As responsabilidades parentais são sobretudo “definidas em processos de jurisdição voluntária”, ou seja, grande parte dos litígios nesta matéria não chega ao Supremo Tribunal de Justiça. O projecto não encontrou qualquer decisão judicial nos tribunais superiores que envolva casais do mesmo sexo com crianças à sua guarda.

Mães iniciam acções judiciais
São as mães que maioritariamente iniciam os processos de incumprimento de pagamento das pensões de alimentos. E são também as mães as principais requerentes dos processos judiciais que têm como objectivo a fixação de alimentos devidos a menores, confundindo-se em “muitos casos, com a regulação das responsabilidades parentais”, conclui a análise. Joana Pinto Coelho afirmou depois ao PÚBLICO que as pensões de alimentos continuam a ser manifestamente baixas, numa média de 100 euros mensais.

Já os homens são quem forma a maioria dos requerentes de processos que têm como objectivo alterar o regime de responsabilidades parentais para reduzir o valor das pensões de alimentos anteriormente fixadas. Pelo contrário, não foi encontrado um “único acórdão” em que uma mãe, obrigada ao pagamento da pensão de alimentos, quisesse baixar o seu valor.
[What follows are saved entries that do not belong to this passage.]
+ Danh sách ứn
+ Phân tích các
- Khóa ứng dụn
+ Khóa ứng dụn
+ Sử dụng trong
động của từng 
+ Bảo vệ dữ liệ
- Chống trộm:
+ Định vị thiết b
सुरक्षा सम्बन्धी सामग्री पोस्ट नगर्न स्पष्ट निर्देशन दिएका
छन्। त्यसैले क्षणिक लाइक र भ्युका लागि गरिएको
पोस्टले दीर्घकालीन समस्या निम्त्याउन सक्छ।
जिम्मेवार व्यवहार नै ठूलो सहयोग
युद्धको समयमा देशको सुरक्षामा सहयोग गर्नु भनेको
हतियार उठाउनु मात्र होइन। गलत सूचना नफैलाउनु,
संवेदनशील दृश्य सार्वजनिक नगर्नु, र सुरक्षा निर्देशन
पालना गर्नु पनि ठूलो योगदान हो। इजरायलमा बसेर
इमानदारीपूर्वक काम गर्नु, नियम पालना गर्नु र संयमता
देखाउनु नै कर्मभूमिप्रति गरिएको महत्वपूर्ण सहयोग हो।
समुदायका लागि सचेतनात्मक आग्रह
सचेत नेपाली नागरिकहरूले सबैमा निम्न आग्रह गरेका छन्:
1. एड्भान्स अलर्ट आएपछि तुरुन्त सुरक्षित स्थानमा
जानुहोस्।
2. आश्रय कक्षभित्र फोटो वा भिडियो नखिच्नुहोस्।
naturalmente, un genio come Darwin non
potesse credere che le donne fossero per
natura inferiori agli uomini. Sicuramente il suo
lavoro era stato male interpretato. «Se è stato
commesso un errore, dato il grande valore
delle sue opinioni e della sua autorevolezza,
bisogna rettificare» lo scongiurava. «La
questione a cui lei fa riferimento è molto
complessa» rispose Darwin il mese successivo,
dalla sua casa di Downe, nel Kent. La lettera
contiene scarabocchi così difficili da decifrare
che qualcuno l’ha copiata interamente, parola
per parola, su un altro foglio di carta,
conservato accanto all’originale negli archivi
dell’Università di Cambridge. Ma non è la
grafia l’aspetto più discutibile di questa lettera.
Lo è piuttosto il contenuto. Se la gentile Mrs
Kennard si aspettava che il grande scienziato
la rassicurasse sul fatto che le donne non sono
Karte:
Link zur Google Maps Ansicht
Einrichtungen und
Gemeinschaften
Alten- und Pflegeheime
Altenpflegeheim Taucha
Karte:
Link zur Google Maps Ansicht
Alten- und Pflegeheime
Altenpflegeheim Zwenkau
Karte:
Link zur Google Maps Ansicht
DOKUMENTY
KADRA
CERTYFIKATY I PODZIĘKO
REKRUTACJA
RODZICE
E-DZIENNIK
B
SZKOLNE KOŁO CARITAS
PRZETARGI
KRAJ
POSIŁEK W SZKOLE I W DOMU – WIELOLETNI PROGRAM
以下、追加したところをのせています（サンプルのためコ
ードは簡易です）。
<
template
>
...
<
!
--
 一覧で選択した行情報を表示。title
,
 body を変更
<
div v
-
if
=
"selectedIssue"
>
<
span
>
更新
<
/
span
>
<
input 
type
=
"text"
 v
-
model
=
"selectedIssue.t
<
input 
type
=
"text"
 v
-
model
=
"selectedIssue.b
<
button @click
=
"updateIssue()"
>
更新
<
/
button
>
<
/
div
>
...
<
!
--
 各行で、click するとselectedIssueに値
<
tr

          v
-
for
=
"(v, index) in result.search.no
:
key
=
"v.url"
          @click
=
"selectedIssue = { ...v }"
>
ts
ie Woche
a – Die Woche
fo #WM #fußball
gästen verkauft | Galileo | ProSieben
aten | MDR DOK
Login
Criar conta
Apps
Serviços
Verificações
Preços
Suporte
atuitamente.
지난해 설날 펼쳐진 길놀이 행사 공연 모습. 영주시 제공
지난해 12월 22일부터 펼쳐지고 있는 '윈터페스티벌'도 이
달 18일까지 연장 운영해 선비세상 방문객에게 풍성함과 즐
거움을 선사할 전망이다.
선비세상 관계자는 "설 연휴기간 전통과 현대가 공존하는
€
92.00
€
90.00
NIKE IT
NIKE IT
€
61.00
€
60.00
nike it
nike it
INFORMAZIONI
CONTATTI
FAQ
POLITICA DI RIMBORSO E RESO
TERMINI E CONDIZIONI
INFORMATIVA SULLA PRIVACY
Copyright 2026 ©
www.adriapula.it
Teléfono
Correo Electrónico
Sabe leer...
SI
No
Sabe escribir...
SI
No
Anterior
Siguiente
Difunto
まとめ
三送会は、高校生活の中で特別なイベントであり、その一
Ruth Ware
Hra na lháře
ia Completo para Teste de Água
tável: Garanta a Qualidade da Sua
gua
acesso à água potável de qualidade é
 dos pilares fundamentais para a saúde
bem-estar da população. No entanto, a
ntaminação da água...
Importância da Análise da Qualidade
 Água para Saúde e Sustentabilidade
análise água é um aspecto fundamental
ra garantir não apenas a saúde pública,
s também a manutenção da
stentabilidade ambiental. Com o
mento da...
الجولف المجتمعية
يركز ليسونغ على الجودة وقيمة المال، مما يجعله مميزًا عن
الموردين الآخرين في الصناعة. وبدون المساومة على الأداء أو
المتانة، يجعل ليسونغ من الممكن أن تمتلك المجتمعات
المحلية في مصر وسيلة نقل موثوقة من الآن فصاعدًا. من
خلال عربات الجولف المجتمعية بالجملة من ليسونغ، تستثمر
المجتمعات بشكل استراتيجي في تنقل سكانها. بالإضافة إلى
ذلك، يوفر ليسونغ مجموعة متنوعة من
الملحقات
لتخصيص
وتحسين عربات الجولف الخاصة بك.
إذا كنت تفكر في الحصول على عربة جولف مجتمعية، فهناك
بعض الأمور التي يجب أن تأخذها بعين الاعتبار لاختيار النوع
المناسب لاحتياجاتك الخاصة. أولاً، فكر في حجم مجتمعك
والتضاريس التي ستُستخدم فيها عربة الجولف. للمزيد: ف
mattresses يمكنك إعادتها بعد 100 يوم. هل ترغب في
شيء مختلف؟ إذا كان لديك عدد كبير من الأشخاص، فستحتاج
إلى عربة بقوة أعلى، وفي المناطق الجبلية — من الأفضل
Para a jurista há várias razões que levam os homens a recorrer ao tribunal superior para pagar uma pensão de alimentos mais baixa: “Degradação de condições económicas, mormente situações de desemprego ou de trabalho precário, inesperado”. Mas também resulta “de discursos de dominação e de formas sub-reptícias de atingir a independência das mulheres”.
alimentos

As consequências do não pagamento da pensão de alimentos aos filhos
Joana Pinto Coelho deixou uma crítica ao sistema judicial quando pede ao Tribunal da Relação o escrutínio de decisões em que os pais homens consideram que “não têm de assumir despesas de computadores, despesas de actividades extracurriculares, equipamento desportivo, óculos de sol, consultas médicas prévias a viagens ao estrangeiro que antecipadamente autorizaram”, entre outras.
Também em relação à pensão de alimentos a filhos maiores — a lei foi alterada em 2015 para que a pensão se mantivesse até aos 25 anos quando o filho está a estudar — há repetição de estereótipos de género, afirmou na comunicação. “Questiona-se, por um lado, a legitimidade activa, ou seja quem deve fazer o pedido? A mãe? Ou o filho ou filha? Continua a questionar-se, até ao Supremo, se a obrigação de pagamento cessa com a maioridade e a necessidade de se intentar nova acção”. E conclui: “Contas feitas, todos os acórdãos que analisamos sobre alimentos a filhos maiores resultam de acções intentadas contra ‘o pai’.”